Some utilities argue that altering their revenue construction on this method may harm their capability to finance main, mandatory power tasks — one of many major strengths of enormous utility corporations. However that doesn’t appear to be the case in the long term. Though the elevated uncertainty whereas regulators are hashing out the small print could make collectors cautious, in Hawaiʻi, the performance-based regulation framework truly improved utilities’ credit standing. Some client teams, in the meantime, have raised considerations about performance-based regulation as a result of they argue that utilities may simply misrepresent their efficiency to regulators.
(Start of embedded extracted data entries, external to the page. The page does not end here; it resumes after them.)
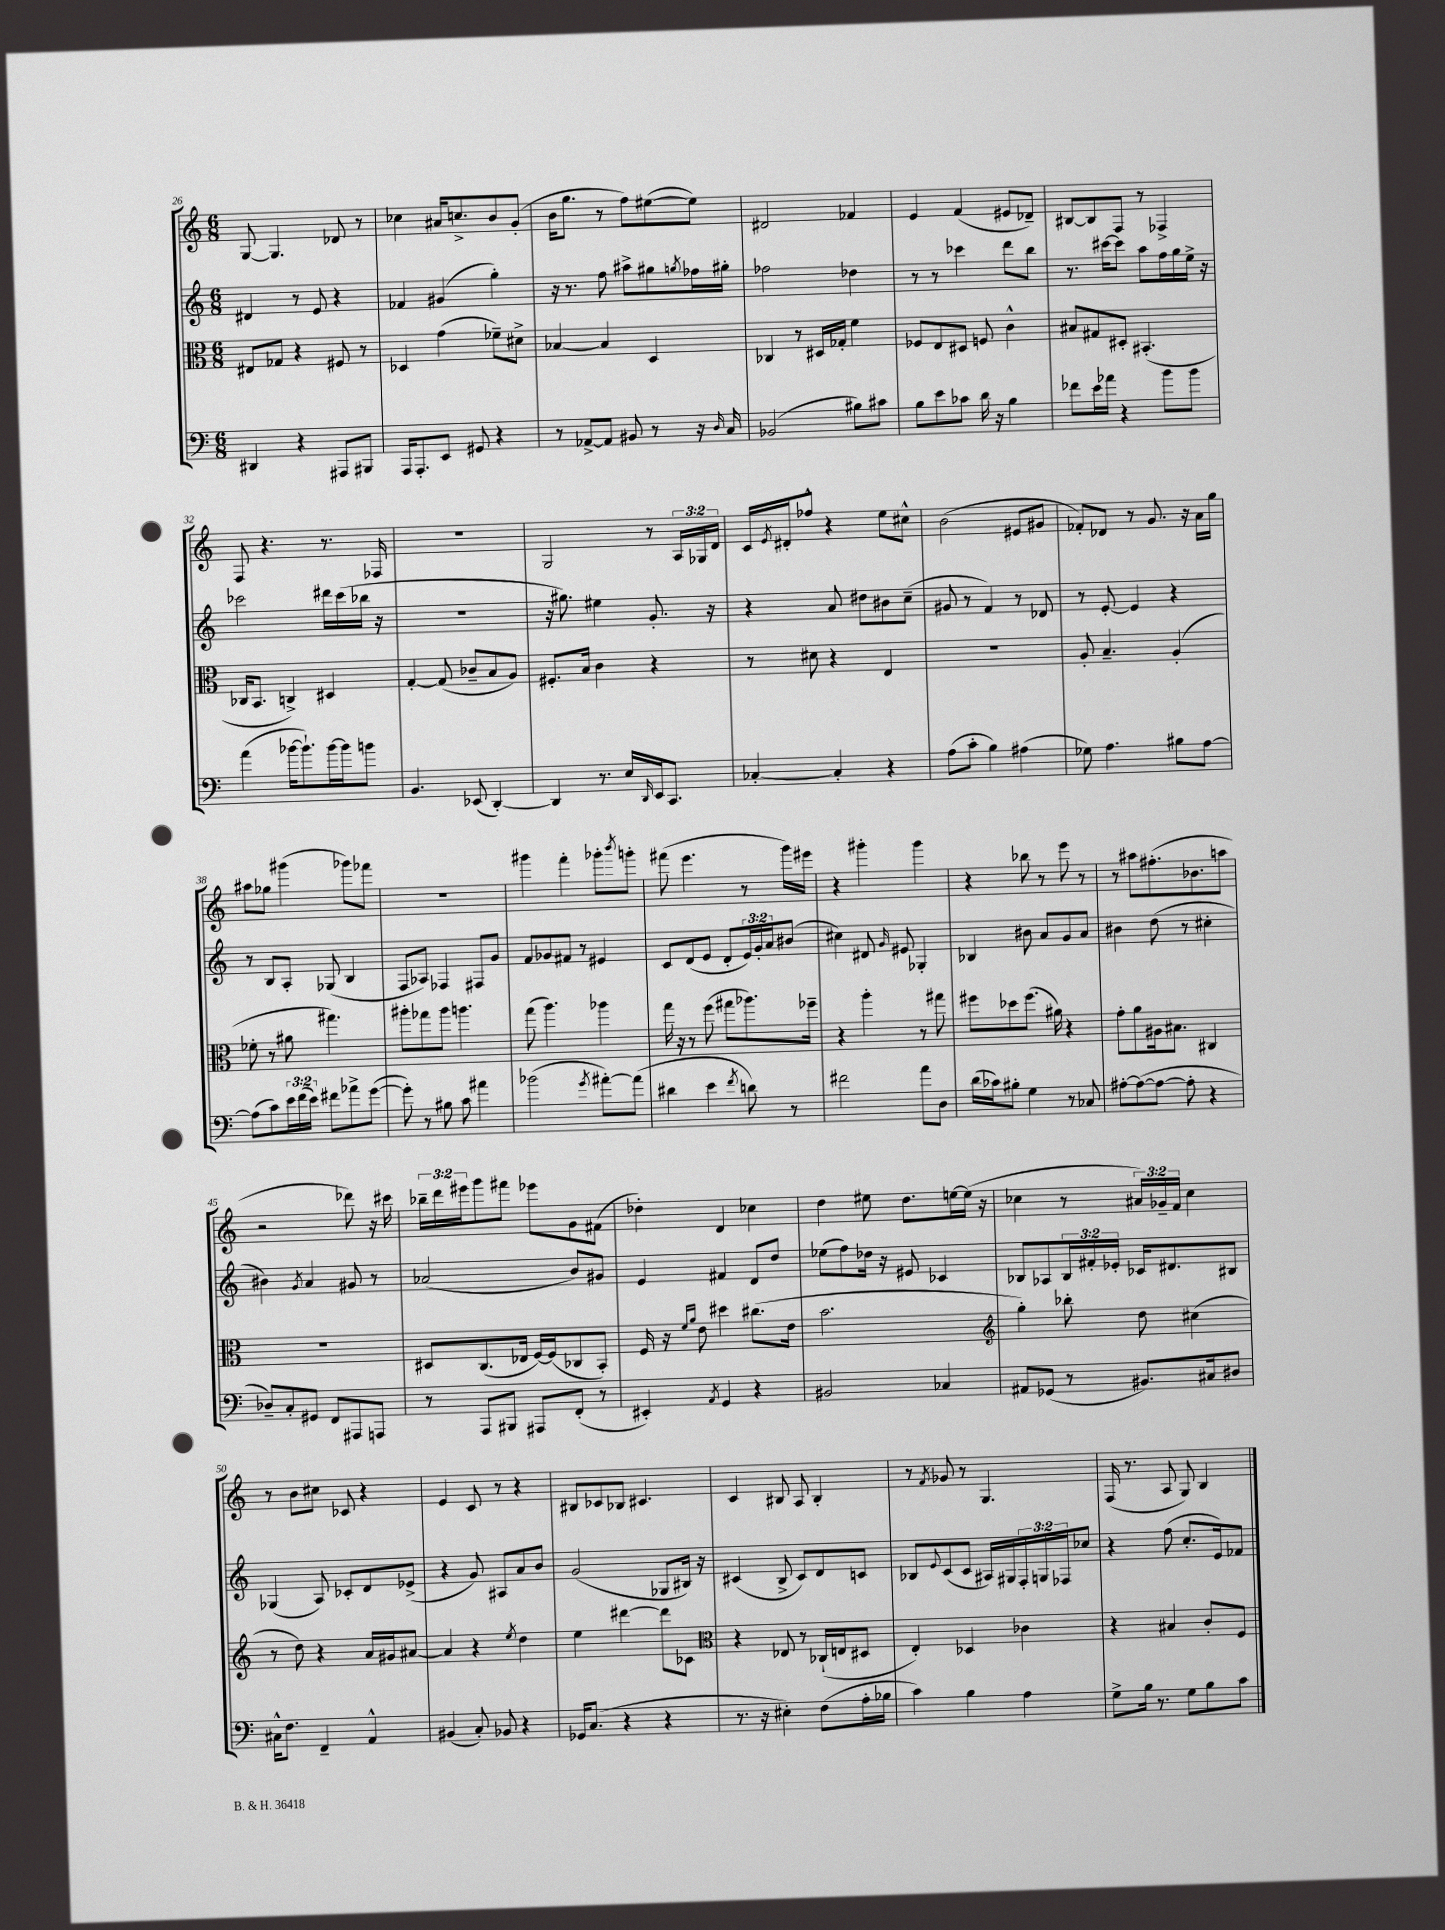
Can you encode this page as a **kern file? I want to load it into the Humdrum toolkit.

**kern	**kern	**kern	**kern
*staff4	*staff3	*staff2	*staff1
*clefF4	*clefC3	*clefG2	*clefG2
*k[]	*k[]	*k[]	*k[]
*M6/8	*M6/8	*M6/8	*M6/8
4DD#	8E#	4d#	[8G
.	8G-	.	4.G]
4r	4r	8r	.
.	.	8e	.
8AAA#	8F#	4r	8d-
8BBB#	8r	.	8r
=	=	=	=
16AAA	4D-	4f-	4cc-
8.AAA'	.	.	.
8EE	(4g	(4g#	16a#
.	.	.	8.cc^
8GG#	.	.	.
4r	8f-~)	4gg')	8b
.	8d#^	.	(8g'
=	=	=	=
8r	[4B-	16r	16b
.	.	8.r	8.gg
[8AA-^	.	.	.
8AA-]	4B-]	8ff	8r
8BB#	.	8aa#^	8ff)
8r	4D	8gg#	([8ee#
.	.	8qgg	.
16r	.	16ff-	8ee#])
16qqD	.	.	.
16C	.	16gg#'	.
=	=	=	=
(2BB-	4C-	2ff-	2d#
.	8r	.	.
.	16D#	.	.
.	16G-'	.	.
8B#)	4f	4dd-	4f-
8c#	.	.	.
=	=	=	=
8B	8F-	8r	4e
8e	8E	8r	.
8c-	8D#	4ccc-	(4f
16d	8F	.	.
16r	.	.	.
4B	4c^^	8ddd	8e#
.	.	8bb	8d-~)
=	=	=	=
8f-	8B#	8.r	[8B#
16e	8G#	.	8B#]
16a-	.	[16ccc#	.
4r	8D#'	8ccc#]	8F
.	(4.BB#'	8aa	8r
8b	.	16ff	4F-^
.	.	16gg	.
8b	.	16ee^	.
.	.	16r	.
=	=	=	=
(4a	16C-	2ccc-	8F
.	8.BB	.	.
.	.	.	4.r
[16b-	4C^)	.	.
8.b-`])	.	.	.
[16b-	4D#	16ddd#	8.r
16b-]	.	(16ccc-	.
8b	.	16bb-	.
.	.	16r	16F-
=	=	=	=
4.BB	[4G'	2.r	2.r
.	(8G]	.	.
(8EE-	8c-~	.	.
[4DD')	8B	.	.
.	8A)	.	.
=	=	=	=
4DD]	8.F#'	16r	2G
.	.	8.gg#)	.
.	16B	.	.
8.r	4c	4ee#	.
16E	.	.	.
16qqDD	.	.	.
16EE	4r	8.g'	8r
8.CC	.	.	.
.	.	.	24A
.	.	.	24G-
.	.	16r	.
.	.	.	24d
=	=	=	=
[4C-'	8r	4r	16c
.	.	.	8qe
.	.	.	16d#'
.	8d#	.	8ff-^^
4C-']	4r	8a	4r
.	.	8dd#	.
4r	4E	8b#	8ee
.	.	(8cc~	8cc#^^
=	=	=	=
(8A	2.r	8g#	(2b
8c'	.	8r	.
4B)	.	4f)	.
(4A#	.	8r	8e#
.	.	8d-	8g#
=	=	=	=
8G-)	8A'	8r	8f-')
4.A	4.B~	[8e'	8d-
.	.	4e]	8r
.	.	.	8.g
8B#	(4A'	4r	.
.	.	.	16r
[8A	.	.	16a
.	.	.	16gg
=	=	=	=
(8A]	8f-'	8r	8aa#
8c)	8r	8B	8gg-
24e	8a#	8A'	(4ggg#
(24f	.	.	.
24e)	.	.	.
8f#	4.gg#)	(8G-	.
8a-^	.	4B	8ggg-)
([8g	.	.	8fff-
=	=	=	=
8g'])	8aa#'	8F	2.r
8r	8gg-	8A-)	.
8B#	8aa#	4F-	.
8c	4.aa	.	.
4a#	.	8F#	.
.	.	8g	.
=	=	=	=
(2b-	(8gg	8f	4ggg#
.	4.aa)	8g-	.
.	.	8f#	4fff'
.	.	8r	.
8qg	.	.	.
[8a#')	4aa-	4e#	8ggg-'
.	.	.	8qbbb
(8a#]	.	.	8ggg'
=	=	=	=
4d#	16gg	8c	(8fff#
.	16r	.	.
.	8r	(8d	4.eee
4e	(8ff	8e	.
.	8gg#	8d'	.
8qf	.	.	.
8d)	8.aa-)	24e)	8r
.	.	24g'	.
.	.	24a	.
8r	.	(8b#	16ggg)
.	16ff-~	.	16eee#
=	=	=	=
2f#	4r	4cc#)	4r
.	4aa'	8d#	4ggg#'
.	.	16qqg	.
.	.	8e#	.
8a	8r	4G-'	4ggg#
8D	8gg#	.	.
=	=	=	=
(16d	8ff#	4B-	4r
16c-)	.	.	.
8B#'	8dd-	.	.
4G	(8.ff#	8b#	8bb-
.	.	8a	8r
.	16a#)	.	.
8r	4r	8g	8eee
8C-	.	8a	8r
=	=	=	=
[8A#'	8g'	4b#	8r
(8A#_	8a	.	8aa#
8A#_	16A#	(8dd	(8.ff#'
.	8.B#	.	.
8A#']	.	8r	.
.	.	.	8.b-
4r	4C#	4cc#'	.
.	.	.	8aa
=	=	=	=
8D-~)	2.r	4b#)	2r
8C'	.	.	.
.	.	8qg	.
8GG#	.	4a	.
8FF	.	.	.
8AAA#	.	8g#	8ddd-)
8AAA	.	8r	16r
.	.	.	16ccc#
=	=	=	=
8r	8D#	(2a-	24bb-~
.	.	.	24ddd
.	.	.	24eee#
8AAA	(8.C	.	8ggg
8BBB#	.	.	8fff#
.	16E-	.	.
8AAA#	[16F)	.	8eee-
.	(16F]	.	.
(8FF'	8C-	8b)	8g
8r	8BB')	8g#	(8f#
=	=	=	=
4EE#')	16F	4e	4dd-')
.	16r	.	.
.	16qqf	.	.
.	16qqa	.	.
.	8e	.	.
8qAA	.	.	.
4GG	4dd#	4f#	4d
4r	(8.cc#	8d	4cc-
.	.	8dd	.
.	16e	.	.
=	=	=	=
2BB#	2.b	(8ee-	4dd
.	.	8ff)	.
.	.	16dd-	8ee#
.	.	16r	.
.	.	8e#	8.dd
4C-	.	4c-	.
.	.	.	[16ee
.	.	.	(16ee]
.	.	.	16r
=	=	=	=
*	*clefG2	*	*
8AA#	4gg')	8B-	4cc-
(8GG-	.	8A-	.
8r	8bb-'	24B-	8r
.	.	24f#'	.
.	.	24e-'	.
8.BB#)	8dd	16c-	24a#)
.	.	.	24g-~
.	.	8.d#	.
.	.	.	24f
.	(4cc#	.	4cc-
16C#	.	.	.
8D#	.	8B#	.
=	=	=	=
16C#^^	8r	(4G-	8r
8.F	.	.	.
.	8dd)	.	8b
4FF~	4r	8A)	8cc#
.	.	8c-'	8c-
4AA^^	16a	8d	4r
.	16g#	.	.
.	[8a#	(8e-^	.
=	=	=	=
(4BB#	4a#]	4r	4e
8C')	4r	8g)	8c
8BB-	.	8A#	8r
.	8qee	.	.
4r	4dd	8a	4r
.	.	8b	.
=	=	=	=
16GG-	4ee	(2g	8B#
(8.C	.	.	.
.	.	.	8c-
4r	[4ddd#	.	8B-
.	.	.	4.c#
4r	8ddd#]	8G-	.
.	8c-	16B#)	.
.	.	16r	.
=	=	=	=
*	*clefC3	*	*
8.r	4r	(4c#	4c
16r	.	.	.
4E#')	8E-	8B^	8B#
.	8r	8c#)	8A
(8F	(16C-`	8d	4B#'
.	16E	.	.
16A'	8D#	8c	.
16B-	.	.	.
=	=	=	=
4c)	4E')	8B-	8r
.	.	8qqe	8qf
.	.	(8c	8g-
4B	4D-	8c	8r
.	.	16A#)	4.G
.	.	16G#	.
4A	4c-	24F'	.
.	.	24G	.
.	.	24F-	.
.	.	8cc-	.
=	=	=	=
8G^	4r	4r	(16F
.	.	.	8.r
16B	.	.	.
8.r	.	.	.
.	4B#	(8ff	8A
8G	.	8.cc'	8G)
8B	8c'	.	4B
.	.	16e)	.
8c	8F	8f-	.
==	==	==	==
*-	*-	*-	*-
The Connecticut fee continues to be engaged on the way it will implement performance-based regulation, and the opposite adjustments are comparatively new as effectively, so their influence continues to be “to be decided,” Tully mentioned. However he and his colleagues have been inspired that the advisory councils have pushed PURA to contemplate fairness.
Getting utility commissions to run otherwise, advocates mentioned, generally is a steep uphill battle, particularly within the face of sturdy resistance from utilities. However it might work. Different states have applied insurance policies like Connecticut’s, and brought different steps, generally on the behest of state legislatures and generally as a result of commissioners determined to take motion.
Whereas a hurricane kickstarted change for Connecticut, it additionally took loads of advocacy — each “up and out,” mentioned Jayson Velazquez, one in all Tully’s colleagues primarily based in Hartford. The group and its allies foyer “up,” working to get lawmakers and commissioners on board with passing reforms. They usually additionally work “out,” speaking their findings and the problems earlier than the fee to the general public and interesting environmental justice teams and neighborhood members.
“A number of the work that we’re doing is bridging that hole between environmental justice teams and our regulators,” Velazquez mentioned. “You sort of have to boost the collective consciousness of the teams earlier than you may actually get into effecting change.”